We have seen how Liberal principles and a Liberal policy have availed to give us the perfectly voluntary and also most important help bestowed by the Colonies. But it is not only here that the working of these principles and this policy are to be seen at the present moment. They are involved in, and are of the very essence of, the struggle with the Boers. President Kruger has resolutely set his face against applying to the problem presented by the grievances of the Outlanders the Liberal principles upon which the Empire is founded, while we slowly, tentatively, and at first somewhat half-heartedly have insisted on the recognition of these principles. The result has been a struggle which, expressed in its simplest terms, is a struggle whether the whole of the white people in the Transvaal, and not merely a section of them, and that the smallest section, shall be self-governing. If President Kruger had adopted the Liberal policy, who can doubt that he would at this moment be ruling over a people rich and contented and perfectly willing to accept a very large measure of Boer authority in the Government in exchange for the recognition of the rights of the non-Boer population ? There might have been a Dutch executive in Pretoria as there is a Dutch executive at the Cape, but the British would have resented the one no more than under ordinary conditions they do the other, for they would regard both as the fair and reasonable result of political equality. In a word, if President Kruger and the Boers would only have applied to their polity the principles which we have applied to ours in the Empire as well as at home, South Africa would not now be in- volved in the horrors of war, but every day the self- governing and so reconciled Outlander would be growing more reasonable and more loyal to the State which had shown a liberal policy towards him, and allowed him to share in the work of government.

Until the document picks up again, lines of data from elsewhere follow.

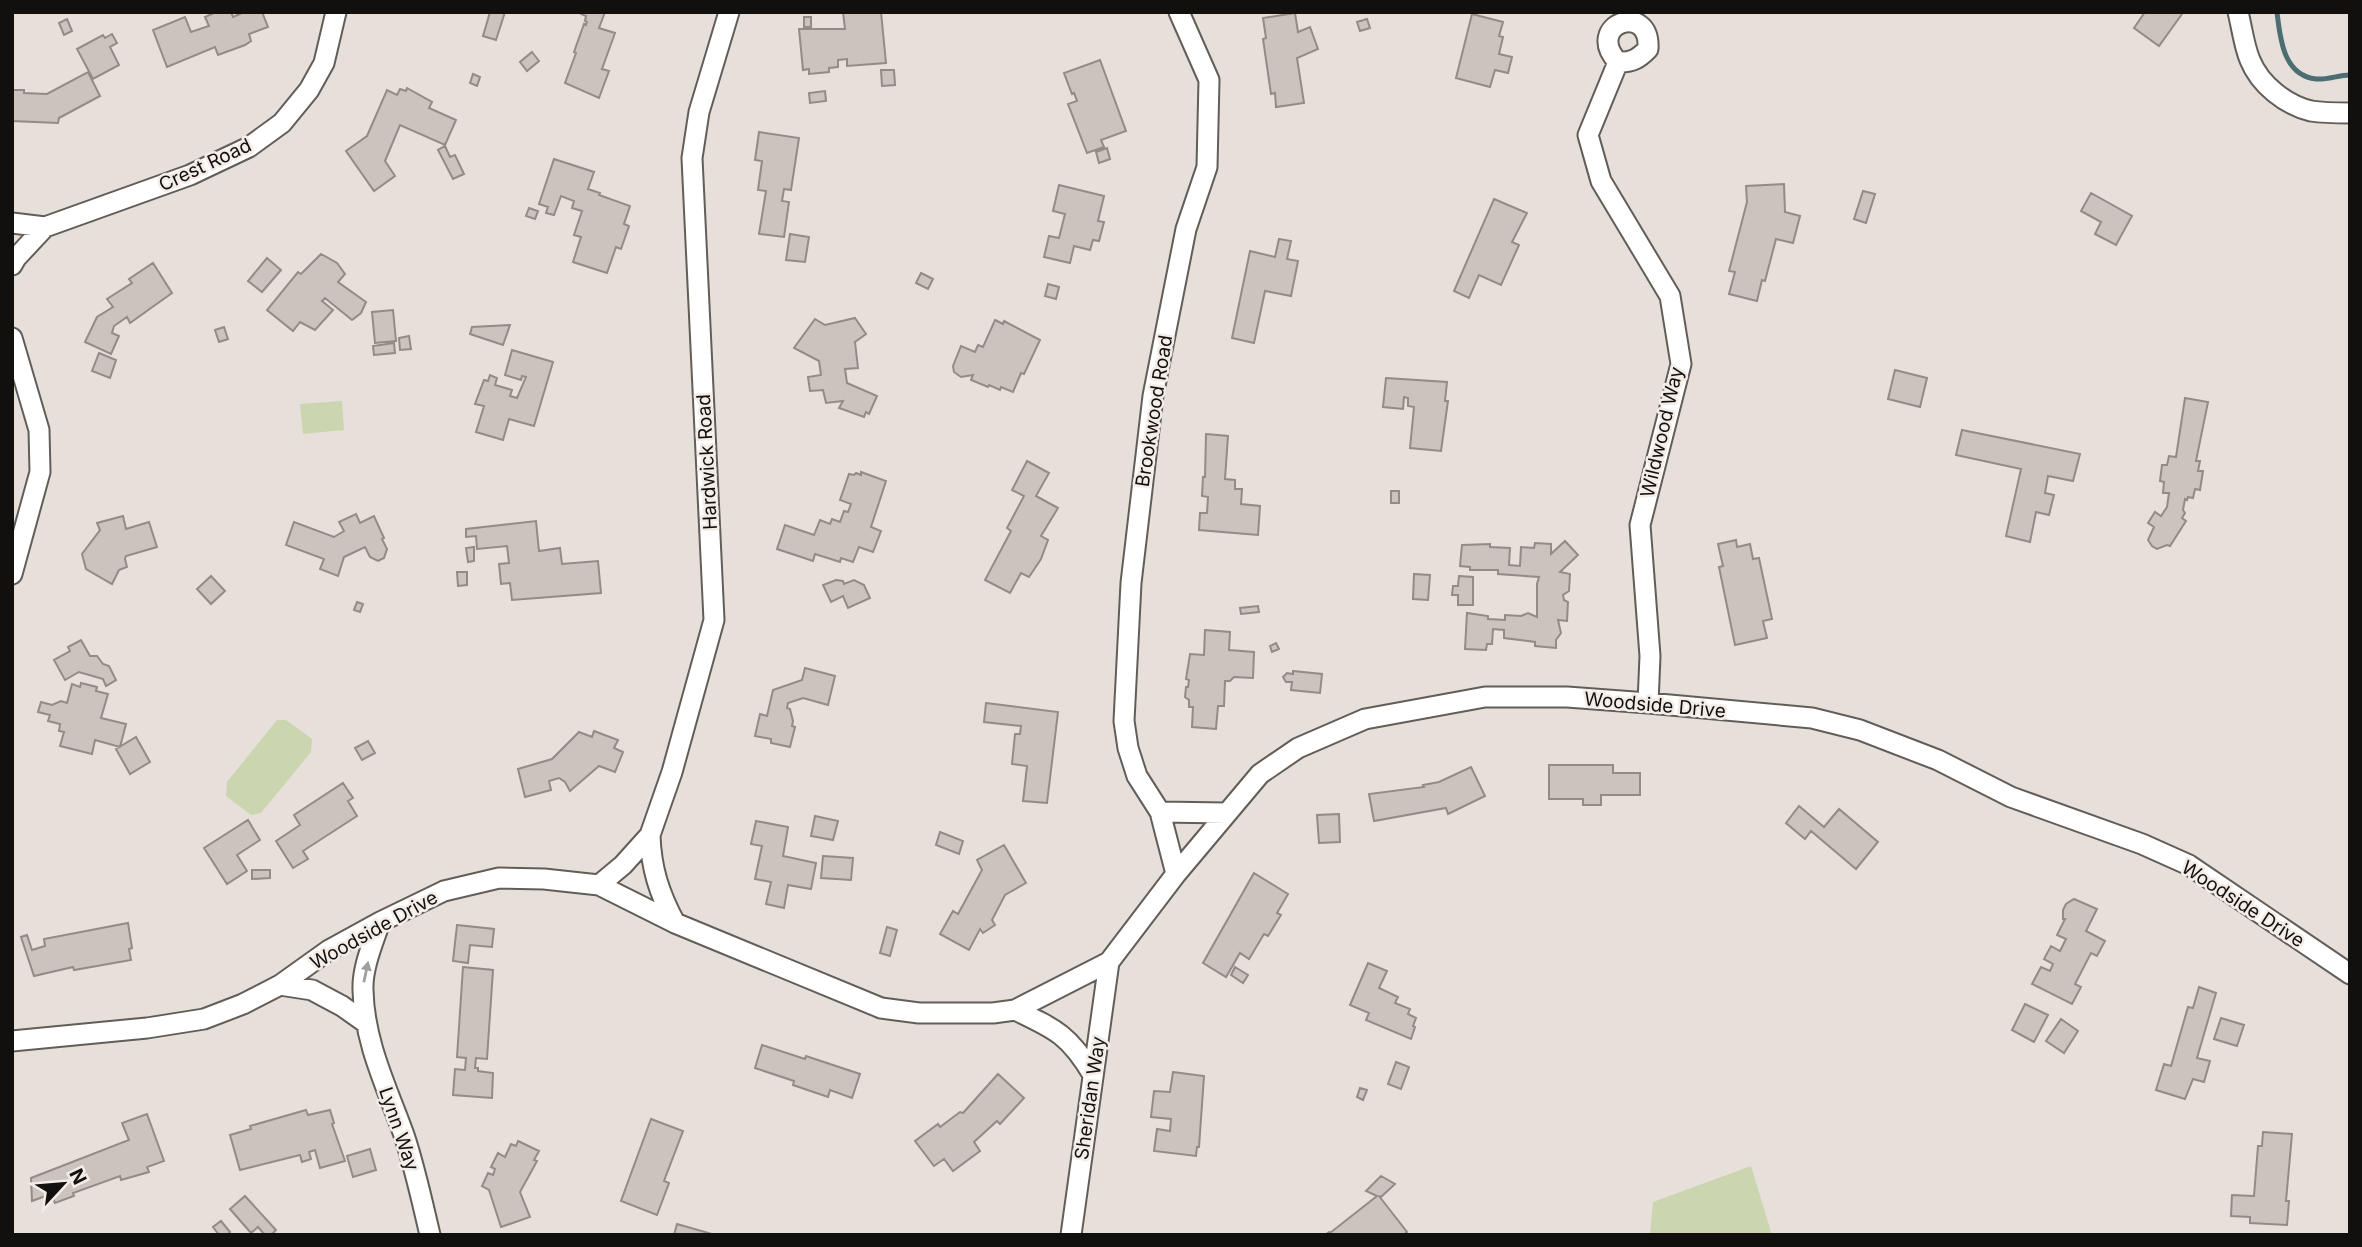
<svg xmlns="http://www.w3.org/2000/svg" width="2362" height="1247" font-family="Inter,sans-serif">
<rect width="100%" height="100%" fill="#e7dfda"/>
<path fill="#cbd6b1" d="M342,401L344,430L303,434L300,404Z
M277,720H286L312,739L311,752L261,813L251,815L226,796L227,782Z
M1751,1166L1772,1235H1650L1653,1202Z"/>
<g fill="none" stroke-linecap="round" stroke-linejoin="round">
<path stroke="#4c6e72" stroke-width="5" d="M2277,12C2280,38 2283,75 2316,79C2328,80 2338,75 2350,75"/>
</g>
<path fill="#cbc3be" stroke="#928b86" stroke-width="2" d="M216,12H231L233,17L240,14L239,12H262L268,27L249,34L251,41L245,45L218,55L215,47L167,67L153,30L185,17L191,32L209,26L205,17Z
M490,12H505L496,40L483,36Z
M577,12H605L599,28L615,33L602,69L609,71L599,98L565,83L576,53L574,52L584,24L586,25L587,22L585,21L586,16Z
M843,12H881L886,63L847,66V59L838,60V67L829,68V72L809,74V69L803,70L799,29H845Z
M2145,12H2182V14L2159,46L2134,28Z
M1295,13L1298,32L1310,27L1318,49L1297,58L1304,103L1276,107L1275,93L1271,94L1263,39L1266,38L1263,18Z
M1472,14L1503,22L1499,36L1503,37L1499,54L1512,57L1508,73L1495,70L1490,87L1456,78Z
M804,17H811V27H804Z
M67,19L72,31L64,35L59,23Z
M1367,19L1370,28L1360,31L1357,22Z
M112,34L117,43L110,47L119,65L93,79L77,49L103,35L105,38Z
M532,52L539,61L527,71L520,62Z
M1100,60L1126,131L1101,140L1104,147L1087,153L1068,104L1077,101L1074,93L1072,94L1064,73Z
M881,70H894L895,85L882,86Z
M88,72L100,96L59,118L58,123L12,121V90H24V93L47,94Z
M473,74L480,77L477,86L470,83Z
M407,88L432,102L429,108L456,120L445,145L400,125L385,161L395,176L374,191L346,151L367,136L387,90L397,95L400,89L406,91Z
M825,91L826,101L810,103L809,93Z
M759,132L799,138L791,190L784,189L782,201L789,202L784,237L759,234L766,191L758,190L762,161L755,160Z
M445,146L450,157L455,155L464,174L453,179L438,150Z
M1107,148L1110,159L1099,163L1096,152Z
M554,159L594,172L588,189L600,193L599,195L630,206L624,224L629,226L621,249L616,247L607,273L573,262L581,237L574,235L582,211L572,208L574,201L561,196L554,215L546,213L548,207L539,204Z
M1784,184L1785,212L1800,216L1793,243L1776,239L1765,281L1762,280L1757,301L1729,294L1735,272L1729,271L1747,202L1746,186Z
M1059,185L1104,196L1098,221L1104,222L1099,241L1093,240L1090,250L1074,246L1070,263L1044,257L1049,236L1059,238L1065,214L1053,211Z
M1863,191L1875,194L1866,223L1854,219Z
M2091,193L2132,216L2116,245L2095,234L2101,222L2081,211Z
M1494,199L1527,213L1512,242L1519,245L1501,285L1479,275L1469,298L1454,291Z
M529,208L538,211L535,219L526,216Z
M790,234L809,237L805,262L786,260Z
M1279,239L1291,241L1287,259L1298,261L1291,296L1265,291L1254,343L1232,338L1250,251L1275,257Z
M321,254L337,263L345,274L338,282L366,302L361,313L352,320L325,298L322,301L333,310L315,330L300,322L293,331L267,310L298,272L301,274Z
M267,258L281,270L262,292L248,281Z
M153,263L172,293L130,323L127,317L114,326L112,333L119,336L111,354L85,342L97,317L113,307L107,299L132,283L129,279Z
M921,273L933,279L928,289L916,283Z
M1048,284L1059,287L1056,299L1045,296Z
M393,310L396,341L375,343L372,312Z
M855,318L866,334L855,342L858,368L845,369L847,383L877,396L869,414L866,412L864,417L839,408L843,401L826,403L823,390L810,391L808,377L821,375L819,361L794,348L815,319L825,325Z
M995,320L1003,324L1004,321L1040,340L1024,374L1021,373L1013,392L1001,387L1000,390L989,385L988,387L971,380L973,375L961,377L954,372L953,366L961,346L975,352L978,345L983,347Z
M510,325L503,345L470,334L472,327Z
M224,327L228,339L219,342L215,330Z
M409,336L411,349L400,350L399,338Z
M394,343L395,353L374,355L373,346Z
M512,350L553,362L534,426L509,419L503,440L476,432L484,406L475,404L484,380L488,381L490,375L497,378L495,385L512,390L510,396L517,398L526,377L522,376L521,380L505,375Z
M99,353L116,360L110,378L92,371Z
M1895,370L1927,378L1920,407L1888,399Z
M1386,378L1447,382L1445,401H1448L1441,451L1410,448L1414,407L1408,406V398L1404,397L1403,409L1383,407Z
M2185,398L2208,402L2196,461H2200L2198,471H2203L2200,490L2195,489L2193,498L2188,497L2187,500L2185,499L2183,510L2185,513L2182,518L2186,521L2170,546L2167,545L2157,549L2152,546L2148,540L2154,527L2148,523L2155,512L2161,516L2167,507L2169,493H2163L2164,482L2160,481L2162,465H2167L2169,456L2176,457Z
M1962,430L2080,454L2073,481L2048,476L2045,493L2054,495L2049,515L2036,512L2030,542L2006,536L2021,469L1956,455Z
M1206,434L1228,436L1225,479L1235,480V489H1242L1241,504L1260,506L1258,535L1199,530L1200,513H1207L1208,497L1202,496L1203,477H1205Z
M1027,461L1049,473L1036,496L1058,508L1041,536L1048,540L1041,559L1029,577L1021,573L1010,593L985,580L1011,531L1007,528L1024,496L1012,490Z
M861,472L886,481L871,527L881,531L873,552L859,547L853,562L841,558L840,562L815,554L813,561L777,549L785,525L814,535L820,520L830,524L832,519L840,522L844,511L848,512L851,504L840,500L849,474L854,475L856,473L861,475Z
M1391,491H1399V503H1391Z
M356,514L360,523L374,516L384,538L382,539L387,549L384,558L378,561L370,557L365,547L344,557L338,576L320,569L324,559L286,545L294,522L334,537L344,531L339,522Z
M123,516L126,529L149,522L157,547L126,556L125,559L127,567L119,570L112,584L86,569L82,554L100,530L97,523Z
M536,521L539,551L560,548L562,564L598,561L601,593L512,600L510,583L501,584L499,564L509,563L507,546L477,549L476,536L466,537V529Z
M1736,540L1737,547L1750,544L1753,559L1759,558L1772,619L1763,621L1767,638L1735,645L1719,567L1723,566L1718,544Z
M1565,541L1578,555L1560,572L1570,574L1569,591L1563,595L1564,600L1568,602L1567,621L1558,620L1561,633L1556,640V648L1535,646V642L1504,638V630L1493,629L1492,644H1487L1486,650L1465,649L1467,613L1488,616V619L1505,620V615L1521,616L1528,613L1537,617V584L1539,577L1498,574V570H1470V567L1460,566L1462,545L1490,544V547L1510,548L1509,565L1520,566L1521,547L1534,548L1535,543L1551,544V554Z
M474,547V561L468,562L466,548Z
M457,572H467V585L458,586Z
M1414,574L1430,575L1428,600L1413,599Z
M211,576L225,591L211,604L197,589Z
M1459,576L1473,577V605H1458V595H1452L1453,586H1458Z
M836,580L843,581L844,584L854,580L864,585L870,598L848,608L843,596L831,602L823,585Z
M357,602L363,604L360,612L354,610Z
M1258,606L1259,612L1241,614L1240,608Z
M1205,630L1230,632L1229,650L1254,652L1253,678L1234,677L1230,681H1225L1224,706H1218L1216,729L1192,727L1193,707H1189V700L1185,697L1186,687H1188L1189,680L1186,679L1190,654L1204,655Z
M81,640L90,656H97L103,664L109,666L116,680L106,686L103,679L79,672L65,680L54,660L70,651L68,647Z
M1276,643L1279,649L1272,652L1270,646Z
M805,668L835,676L828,705L803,698L788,703L787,708L790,709L793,721L792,726L795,727L790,747L771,743V739L755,736L760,714L767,716L773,690L802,680Z
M1293,671L1322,674L1320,693L1291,690L1292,682H1286L1283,677L1287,673L1293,674Z
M81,683L97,687L96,691L108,694L101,718L126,724L120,747L95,740L92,754L60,746L64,732L59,731L60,724L48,721L50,715L38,712L41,702L52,705L61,701L67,703L72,684L80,687Z
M986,703L1058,712L1047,803L1023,801L1027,766L1012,764L1015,734H1020L1021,726L984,722Z
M594,731L618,740L614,748L623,752L615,772L599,766L570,791L565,782L559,778L549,781L551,790L525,797L518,769L552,759L579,732L592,737Z
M136,737L150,762L130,774L116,749Z
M368,741L375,753L362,760L355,748Z
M1549,765H1613V773H1640V795H1601V805H1583V799H1549Z
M1471,767L1485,796L1448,814L1446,808L1374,821L1369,794L1424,787L1423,785L1439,782Z
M343,783L353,798L348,801L357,816L303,851L308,859L293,868L276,841L300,825L294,815Z
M1799,806L1824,827L1839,809L1878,842L1856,869L1811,831L1805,839L1786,823Z
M1339,814L1340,842L1319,843L1317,815Z
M815,816L838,821L833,840L811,836Z
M248,820L260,840L237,855L247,871L227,884L204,848Z
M756,821L788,827L783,856L816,863L811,889L788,885L784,908L766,904L771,882L755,879L762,846L751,844Z
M940,832L963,841L959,854L936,845Z
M1004,845L1026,883L1005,895L992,920L995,925L983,933L980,929L969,950L940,934L953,911L958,914L982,870L977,860Z
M823,856L853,858L851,880L821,878Z
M252,870H270V878L252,879Z
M1254,873L1288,894L1277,913L1281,915L1268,936L1264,934L1249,959L1240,953L1226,977L1203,963Z
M2074,899L2097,909L2086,931L2105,941L2097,956L2091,953L2075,984L2081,987L2072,1004L2032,984L2041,967L2050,971L2053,964L2044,959L2051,946L2060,951L2066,939L2057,935L2065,919H2063V910L2066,904Z
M128,923L132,948L129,949L131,960L74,970L73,967L34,976L21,937L27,935L32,950L45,946L44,939Z
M457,925L494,929L492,947L470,945L468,963L453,961Z
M887,927L897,930L890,956L880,953Z
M1368,963L1387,971L1379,988L1398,997L1395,1003L1410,1009L1408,1014L1416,1018L1413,1026L1415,1027L1411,1039L1366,1020L1369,1013L1350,1005Z
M463,967L493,970L487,1059L476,1058L475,1068H478V1071L493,1073L492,1098L453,1095L455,1069L465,1070L466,1058L457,1057Z
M1235,967L1248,975L1243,983L1231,975Z
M2199,987L2216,993L2197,1058L2210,1061L2204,1082L2193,1079L2185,1099L2156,1090L2164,1064L2171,1066L2188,1007L2193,1008Z
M2025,1004L2048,1015L2034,1042L2012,1030Z
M2221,1018L2244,1025L2237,1046L2214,1039Z
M2061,1019L2078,1031L2064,1053L2046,1041Z
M762,1045L805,1059L806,1056L860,1074L852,1098L830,1090L828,1097L793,1085L794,1081L755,1068Z
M1396,1062L1409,1067L1401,1089L1388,1084Z
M1173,1072L1204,1076L1199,1147H1197L1196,1156L1154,1151L1157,1129L1170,1131L1171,1119L1151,1117L1154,1091L1170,1092Z
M998,1074L1024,1098L1000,1124L997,1121L974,1142L980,1151L953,1171L944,1159L934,1166L915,1141L938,1124L940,1127L960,1112L963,1113Z
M1360,1088L1367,1090L1363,1100L1357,1097Z
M306,1110L308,1115L330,1110L334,1123L332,1124L345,1161L320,1168L315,1150L309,1152L311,1159L302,1162L300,1155L240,1170L230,1135L251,1129L250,1126Z
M147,1114L164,1161L147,1167L149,1172L121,1180L120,1176L73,1193L74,1196L55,1203L51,1194L32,1201L31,1178L129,1140L122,1123Z
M651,1119L683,1131L664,1181L669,1183L657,1215L621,1201Z
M2263,1132L2292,1134L2286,1201H2289L2287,1225L2250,1223V1217L2231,1216L2232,1195L2254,1196L2258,1146H2262Z
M518,1141L539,1151L534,1160L537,1161L520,1192L530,1217L501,1227L489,1190L482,1186L488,1173L493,1175L495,1169L491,1167L498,1153L505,1157L511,1144L516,1146Z
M370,1149L376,1170L353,1177L347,1156Z
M1381,1176L1395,1184L1381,1197L1379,1196L1407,1232L1404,1235H1325L1329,1232L1330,1233L1377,1196L1366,1191Z
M245,1196L276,1230L271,1235H265L258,1227L251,1233L230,1209Z
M221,1221L230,1232L227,1235H219L213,1227Z
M677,1224L712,1234V1235H674Z"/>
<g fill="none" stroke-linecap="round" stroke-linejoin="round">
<g stroke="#635d58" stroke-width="23">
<path id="minor" d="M2238,12C2242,28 2244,46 2250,60C2260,85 2286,105 2311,111C2324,113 2337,113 2350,113
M1618,62C1583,25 1651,0 1648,49C1639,58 1632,63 1618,62L1588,135L1601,181L1670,296L1681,364L1640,525L1650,656L1648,703
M12,223L45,227L190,175L249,147L282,123L309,90L324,63L336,12
M12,265L16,258L45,227
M12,338L39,430L40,472L12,574
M1160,812L1226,813
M650,835C651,868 659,893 675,923
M1176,874L1160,812L1137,776L1128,748L1124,721L1131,583L1153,396L1186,229L1207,167L1209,80L1179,12
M599,885L623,865L650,835L672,772L714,620L692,158L699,112L729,12
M380,922C373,943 362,968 363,990C364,1042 387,1088 404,1135C415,1168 422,1201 430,1235
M280,985L312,990L342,1006L366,1023
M1015,1010C1056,1029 1070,1036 1093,1075
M12,1041L147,1028L204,1019L243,1004L280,985L329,950L380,922L444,891L499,878L544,879L599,885L675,923L881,1008L919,1013H993L1015,1010L1109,962L1176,874L1260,774L1298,748L1365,719L1485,697H1567L1648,703L1812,718L1860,730L1938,760L2011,797L2142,844L2189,865L2350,974
M1071,1235L1109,962"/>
</g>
<use href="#minor" stroke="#fff" stroke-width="19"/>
</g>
<defs><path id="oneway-solid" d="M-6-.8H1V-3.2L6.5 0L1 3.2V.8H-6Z" transform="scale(1.75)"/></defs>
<use fill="#a09f9f" href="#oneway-solid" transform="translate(366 972) rotate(-78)"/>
<g text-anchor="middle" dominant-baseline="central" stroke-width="5" stroke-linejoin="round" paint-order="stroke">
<g font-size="19" fill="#12100e" stroke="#f4ece7">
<text transform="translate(205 165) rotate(-25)">Crest Road</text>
<text transform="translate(1154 411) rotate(-81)">Brookwood Road</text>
<text transform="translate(1662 432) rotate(-77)">Wildwood Way</text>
<text transform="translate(707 462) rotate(-93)">Hardwick Road</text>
<text transform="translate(1655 705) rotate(5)">Woodside Drive</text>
<text transform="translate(2243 904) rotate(33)">Woodside Drive</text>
<text transform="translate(374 930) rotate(-29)">Woodside Drive</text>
<text transform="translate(1090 1098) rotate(-82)">Sheridan Way</text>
<text transform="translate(399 1129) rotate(71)">Lynn Way</text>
</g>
</g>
<rect width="2362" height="1247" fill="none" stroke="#12100e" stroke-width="28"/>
<g transform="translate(63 1184) rotate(64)" stroke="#f4ece7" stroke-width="5" paint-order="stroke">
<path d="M0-5L12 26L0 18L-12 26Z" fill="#12100e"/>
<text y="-10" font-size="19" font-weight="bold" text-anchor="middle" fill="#12100e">N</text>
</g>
</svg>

Before we leave the subject of the Colonies we desire to touch on a point which we wish to develop further and in more detail at a later period, but which even now may be usefully spoken of. It is the erection of a monument to the men of Canada, Australia, New Zealand, and South Africa, and the other British Colonies and possessions who have fallen in the defence of the Empire. There must be placed in the heart of London, and on the best site that can be found, cost what it may, a monument, voted by Parliament, on which our greatest artists in marble and in metal shall lavish all their skill. It must be a monoment so beautiful and so conspicuous that no Colonist who visits the cradle of the race shall be able to miss seeing it, and to feel his blood stirred by what it records, while every Englishman, Scotchman, and Irishman who passes it by shall recall what the daughter lands have done for their mother in her need. Whether the designer will make a pedestal with four side figures of New Zealand, Canada, Australia, and South Africa at each angle we shall not presume even to canvass, but there ought at any rate to be an inscription in three languages, telling how, why, by whom, and for whom the monument was erected. And it seems to us, though this may not prove to be the better opinion, that it should be written in French, and in Dutch, as well as in English, for many of the brave Canadians at the front not only speak French but speak no English. Again, we must never forget that there are Dutch-speaking men and men of Dutch blood at this moment fighting the battle of the Empire, and they deserve to have their deeds recorded in their own tongue. In any case, the inscription should record the names of those who died to help the Empire and to defend the principles of freedom, and above those names might be written : "We could not have loved the Empire and the Motherland so well, loved we not freedom more." " Pro patria, pro imperio, pro libertate," that must be the essential note of the monument to our Colonists, which shall recall in London for all time how the Motherland feels when the daughter States gather round her.